*** Begin section ***

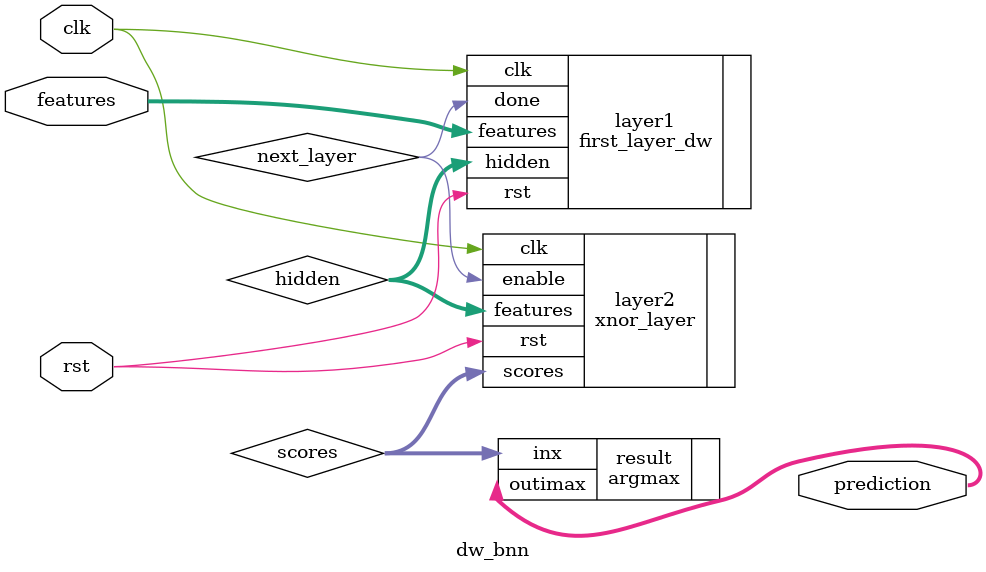
<source format=v>
module dw_bnn #(
  parameter FEAT_CNT = 4,
  parameter FEAT_BITS = 4,
  parameter HIDDEN_CNT = 4,
  parameter CLASS_CNT = 4,
  parameter Weights0 = 0,
  parameter Weights1 = 0,
  parameter WIDTHS = 0
  ) (
  input clk,
  input rst,
  input [FEAT_CNT*FEAT_BITS-1:0] features,
  output [$clog2(CLASS_CNT)-1:0] prediction
  );
  
  localparam SUM_BITS = $clog2(HIDDEN_CNT+1);
  wire [HIDDEN_CNT-1:0] hidden;
  wire next_layer;
  wire [SUM_BITS*CLASS_CNT-1:0] scores;

  first_layer_dw #(.FEAT_CNT(FEAT_CNT),.FEAT_BITS(FEAT_BITS),.HIDDEN_CNT(HIDDEN_CNT),.Weights(Weights0),.WIDTHS(WIDTHS)) layer1 (
    .clk(clk),
    .rst(rst),
    .features(features),
    .hidden(hidden),
    .done(next_layer)
  );

 xnor_layer #(.HIDDEN_CNT(HIDDEN_CNT),.CLASS_CNT(CLASS_CNT),.Weights(Weights1)) layer2 (
    .clk(clk),
    .rst(rst),
    .enable(next_layer),
    .features(hidden),
    .scores(scores)
 );
  
  argmax #(.SIZE(CLASS_CNT),.INDEX_BITS($clog2(CLASS_CNT)),.BITS(SUM_BITS)) result (
     .inx(scores),
     .outimax(prediction)
  );

endmodule

</source>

*** End section ***

TASK REQUIREMENTS:
Would you write out every record word for word, leaving no picture in?

EXERCISE RESULT:
<source format=v>
module dw_bnn #(
  parameter FEAT_CNT = 4,
  parameter FEAT_BITS = 4,
  parameter HIDDEN_CNT = 4,
  parameter CLASS_CNT = 4,
  parameter Weights0 = 0,
  parameter Weights1 = 0,
  parameter WIDTHS = 0
  ) (
  input clk,
  input rst,
  input [FEAT_CNT*FEAT_BITS-1:0] features,
  output [$clog2(CLASS_CNT)-1:0] prediction
  );
  
  localparam SUM_BITS = $clog2(HIDDEN_CNT+1);
  wire [HIDDEN_CNT-1:0] hidden;
  wire next_layer;
  wire [SUM_BITS*CLASS_CNT-1:0] scores;

  first_layer_dw #(.FEAT_CNT(FEAT_CNT),.FEAT_BITS(FEAT_BITS),.HIDDEN_CNT(HIDDEN_CNT),.Weights(Weights0),.WIDTHS(WIDTHS)) layer1 (
    .clk(clk),
    .rst(rst),
    .features(features),
    .hidden(hidden),
    .done(next_layer)
  );

 xnor_layer #(.HIDDEN_CNT(HIDDEN_CNT),.CLASS_CNT(CLASS_CNT),.Weights(Weights1)) layer2 (
    .clk(clk),
    .rst(rst),
    .enable(next_layer),
    .features(hidden),
    .scores(scores)
 );
  
  argmax #(.SIZE(CLASS_CNT),.INDEX_BITS($clog2(CLASS_CNT)),.BITS(SUM_BITS)) result (
     .inx(scores),
     .outimax(prediction)
  );

endmodule

</source>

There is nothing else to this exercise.